__Aim of the exercise__. Identify every line in the records that contains the string "azim", and copy each of those lines in full.

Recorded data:
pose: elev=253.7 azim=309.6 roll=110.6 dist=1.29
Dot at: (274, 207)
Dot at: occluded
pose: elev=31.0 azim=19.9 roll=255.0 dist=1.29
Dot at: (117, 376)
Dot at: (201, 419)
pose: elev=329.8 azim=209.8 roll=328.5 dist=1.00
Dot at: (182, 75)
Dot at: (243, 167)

__Full response__.
pose: elev=253.7 azim=309.6 roll=110.6 dist=1.29
pose: elev=31.0 azim=19.9 roll=255.0 dist=1.29
pose: elev=329.8 azim=209.8 roll=328.5 dist=1.00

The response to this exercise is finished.